Life is what it is, you cannot change it; but you can always change yourself.
Hazrat Pir-o-Murshid Inayat Khan
Related Material by Pir-o-Murshid Inayat Khan
Compiled by Wahiduddin Richard Shelquist – wahiduddin.net
In Sufi terms the crushing of the ego is called Nafs Kushi [ nafs: self, ego; kushi: literally starve, figuratively denial, privation — Muiz ]. And how do we crush it? We crush it by sometimes taking ourselves to task. When the self says, ‘O no, I must not be treated like this,’ then we say, ‘What does it matter?’ When the self says, ‘They ought to have done this, they ought to have said that,’ we say, ‘What does it matter, either this way or that way? Every person is what they are; you cannot change them, but you can change yourself.’ That is the crushing. … It is only in this way that we can crush our ego.
Every time that we notice its pinprick, every time that its thorns appear before our eyes, we should crush it and say, ‘What are you? Are you not thorns, are you not the cause of unhappiness for others and myself as well? I do not want to see my own being in such a form, in the form of thorns!
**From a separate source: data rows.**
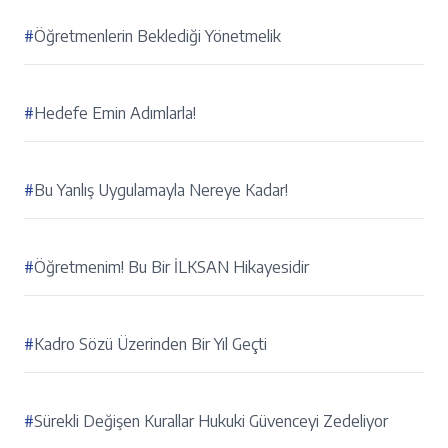
#
Öğretmenlerin Beklediği Yönetmelik
#
Hedefe Emin Adımlarla!
#
Bu Yanlış Uygulamayla Nereye Kadar!
#
Öğretmenim! Bu Bir İLKSAN Hikayesidir
#
Kadro Sözü Üzerinden Bir Yıl Geçti
#
Sürekli Değişen Kurallar Hukuki Güvenceyi Zedeliyor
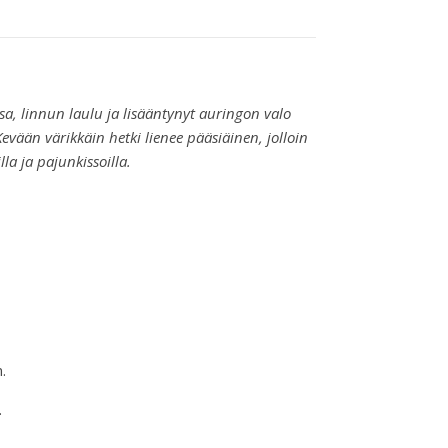
a, linnun laulu ja lisääntynyt auringon valo
vään värikkäin hetki lienee pääsiäinen, jolloin
lla ja pajunkissoilla.
.
.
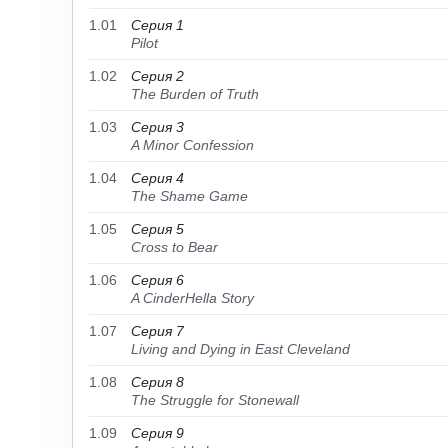
1.01
Серия 1
Pilot
1.02
Серия 2
The Burden of Truth
1.03
Серия 3
A Minor Confession
1.04
Серия 4
The Shame Game
1.05
Серия 5
Cross to Bear
1.06
Серия 6
A CinderHella Story
1.07
Серия 7
Living and Dying in East Cleveland
1.08
Серия 8
The Struggle for Stonewall
1.09
Серия 9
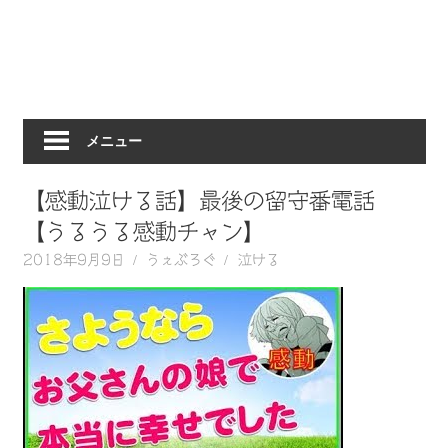
動
画
を
毎
日
メニュー
ご
紹
介
【感動泣ける話】最後の留守番電話
し
【うるうる感動チャン】
ま
2018年9月9日
うぇぶろぐ
泣ける
す。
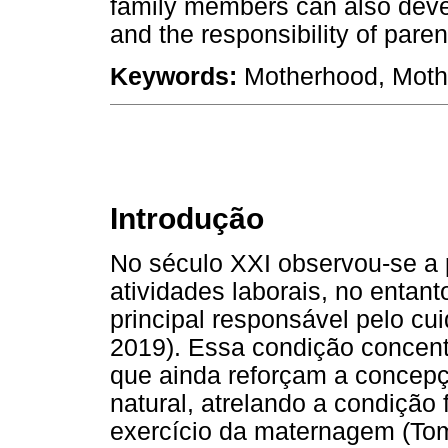
family members can also devel
and the responsibility of paren
Keywords:
Motherhood, Mothe
Introdução
No século XXI observou-se a 
atividades laborais, no enta
principal responsável pelo cui
2019). Essa condição concent
que ainda reforçam a concep
natural, atrelando a condição
exercício da maternagem (To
I want my being to be turned into a rose, that I may bring happiness, pleasure, and comfort to others.’ If there is anything needed in spiritual teaching, in seeking truth, in self-realization, it is the refinement of the ego. For the same ego which begins by being our worst enemy, will in the end, if developed and cultivated and refined, become our best friend.
[ Approaching this training of the nafs/ego with less violent terminology than crushing or killing it is more in line with our current understandings of effective psychological and spiritual practice. This kinder and more compassionate approach is also mentioned by Hazrat Inayat Khan at the end of the last sentence above — “if developed and cultivated and refined …”. This perspective and viewpoint of development, cultivation, and refinement is also in line with historical Sufi understandings of the nature an structure of the ego and how to work with it. The nafs is also described as a spectrum of different stages, or octaves of vibration, rather than it being a single, static thing, state, stage, or experience.
This spectrum runs from extremely dense, compacted, opaque, binary, and exclusionary, called nafs-i ammara … mostly darkness and very little light, completely selfish, self-centered and self-involved, relating to everything outside of itself as “other” to be used for its own interests and purposes, with no acknowledgment of the Being-ness of others, operating from the so-called “lizard-brain”, mechanically, reactively, instinctively, no capacity for self-reflection and self-criticism, always in survival, fight or flight mode;
Through various increasing degrees of expansion, inclusion, refinement and translucency: nafs-i lawwama and nafs-i mutma’inna … various mixtures of darkness and of light, coarseness and refinement, exclusion and inclusion, selfishness and selflessness, beginning to experience Life and “self” above the mind-mesh;
To complete and full transparency, expansion, inclusion: nafs-i salima … all light, love, peace, selflessness, experiencing the Unity within and without, the stage of the awakened souls, living fully above the mind-mesh, and yet still able to operate within that limited realm without losing awareness of the larger perspective.
In the written literature, there are also expanded descriptions of the stages that enumerate 5, and even 7 stages, rather than the 4 described here. But the important point is that the development of nafs is a spectrum with one stage transforming into the next based on how expanded and transparent the nafs structure has become. So there isn’t any annihilation, or killing, or crushing of the nafs in the sense that often arises from the use of that terminology but rather a mystical and alchemical transmutation of the denser aspects into the more refined and transparent. What falls away, or dies, in this process is the false, limited, and distorted/distorting ideas, concepts, beliefs, and projections.
And we need to remember that progress is not strictly linear, the way that describing the 4 stages in sequence might suggest. The various parts and aspects of our consciousness move, grow, and evolve at different speeds. Like Life in general, it’s often all happening simultaneously, as our awareness shifts from one identity to another, to another. At times the identity in the “driver’s seat” is nafs-i mutma’inna, sometimes nafs-i ammara, sometimes nafs-i lawwama, and every once in a while, the transcendent aspect of nafs-i salima puts in an appearance. — Muiz ]
( from the Sufi Message Series, Volume VII – In an Eastern Rose Garden: Human Evolution )
Commentary by Murshid S.A.M. (Sufi Ahmed Murad) Samuel L. Lewis
From the spiritual point of view this Life is infinite, subject to neither change nor influence of finite forces. It has its characteristics which have been enumerated or described by humanity, but this Life is more than its characteristics. It can never be changed; it can never be ended; it is eternal in every direction. Ya Hayy!
From the outer point of view, what is called life is the result of the composite Karma of all creatures working in the sphere of the higher form or mode of Life. That is to say, there is Life, which is entirely separated from the sphere of Limitation, and there is life in the bosom of which there is the action and reaction of all the minute forces of creation. Out of the second form of life comes darkness, tribulation, night, and all evil, but the higher Life is never affected by it, any more than the sun is destroyed by fog.